Here, 'doThing' is a boolean variable that is left at a zero value (false), and isn't exported on top of being in the 'main' package. There's nothing in the Go specification that allows the false value of 'doThing' to ever change. Despite this, if you inspect the resulting code the if and its call to 'fmt.Println()' is still present. If you go in with a debugger and manually set doThing to true, this code will run.

If you feed a modern C compiler a similar program, with 'doThing' declared as a static int, what you get back is code that has optimized out the code guarded by 'doThing'. The C compiler knows that the rules of the C abstract machine don't permit 'doThing' to change, so it has optimized accordingly. Functionally your 'static int doThing;' is now a constant, so the C compiler has then proceeded to do dead code elimination. The C compiler doesn't care that you could, for example, go in with a debugger and want to change the value of 'doThing', because the existence of debuggers is not included in the C abstract machine.

(This focus of C optimization on the C abstract machine and nothing beyond it is somewhat controversial, to put it one way.)

Go could have chosen to optimize this case in the same way as C compilers do, but for whatever reasons the Go developers didn't choose to do so.
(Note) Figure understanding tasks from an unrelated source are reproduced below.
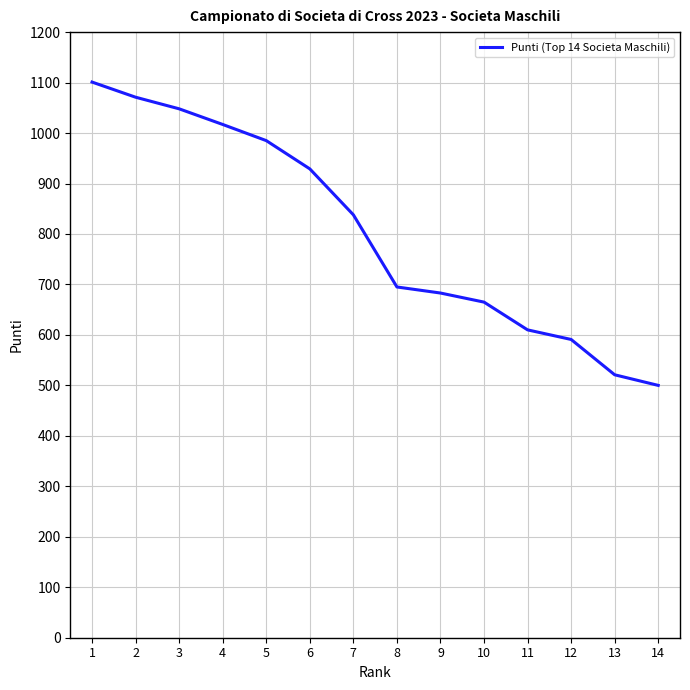

What is the change in value from 1 to 2?

-30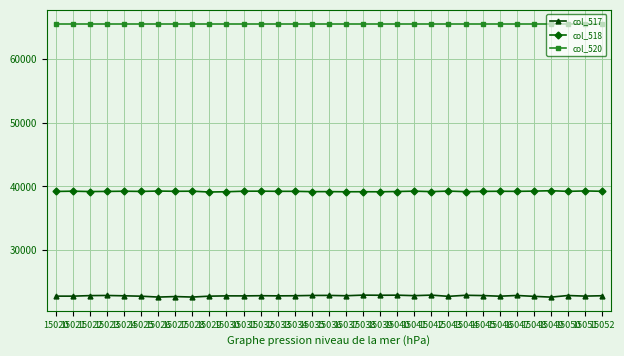

At which label does col_517 first exceed 22853?

15022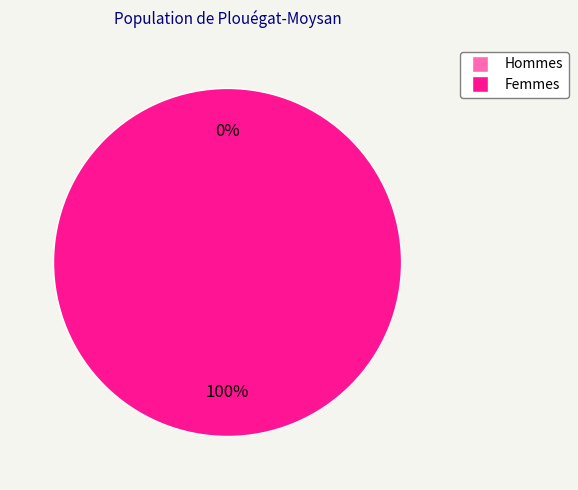

To the nearest percent, what is the difference between the largest and smallest slice percentages?

100%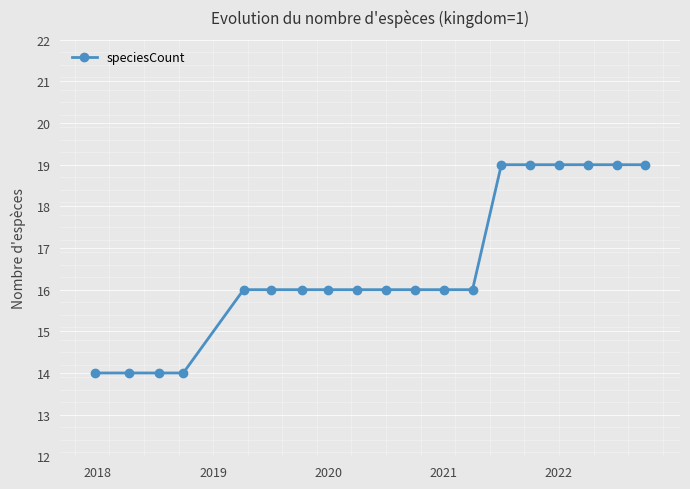

What is the value of the 5th point from the left?

16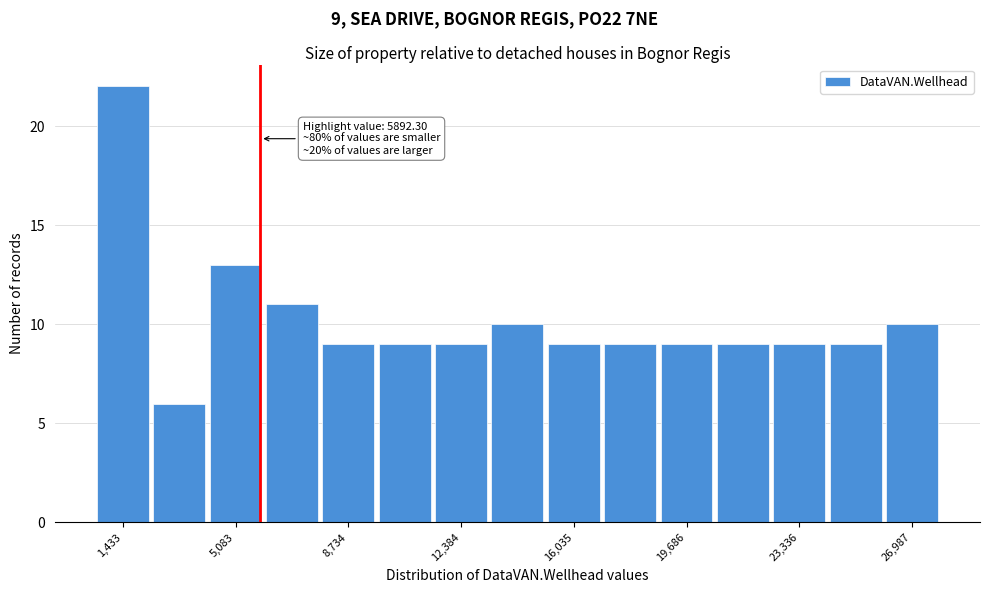

Read against the x-axis, roughly where is the centre of the tallest bar?

1500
One possible motivation to not do this is the case of debuggers, where you can manually switch 'doThing' on at runtime. Another possible motivation is simply to speed up compiling Go code and to keep the compiler simpler. A C compiler needs a certain amount of infrastructure so that it knows that the static int 'doThing' never has its value changed, and then to propagate that knowledge through code generation; Go doesn't.

Well actually that's a bit of a white lie. The normal Go toolchain doesn't do all of this with these constant variables, but there's also gccgo, a Go implementation that's a frontend for GCC (along side C, C++, and some others). Since gccgo is built on top of GCC, it can inherit all of GCC's C focused optimizations, such as recognizing constant variables, and if you invoke gccgo with the optimization level high enough, it will optimize the 'doThing' guarded expression out just like C (this omits the first call to fmt.Println to make the generated code slightly clearer).

(There have been some efforts to build a Go toolchain based on LLVM, and I'd expect such a toolchain to also optimize this Go code the way gccgo does.)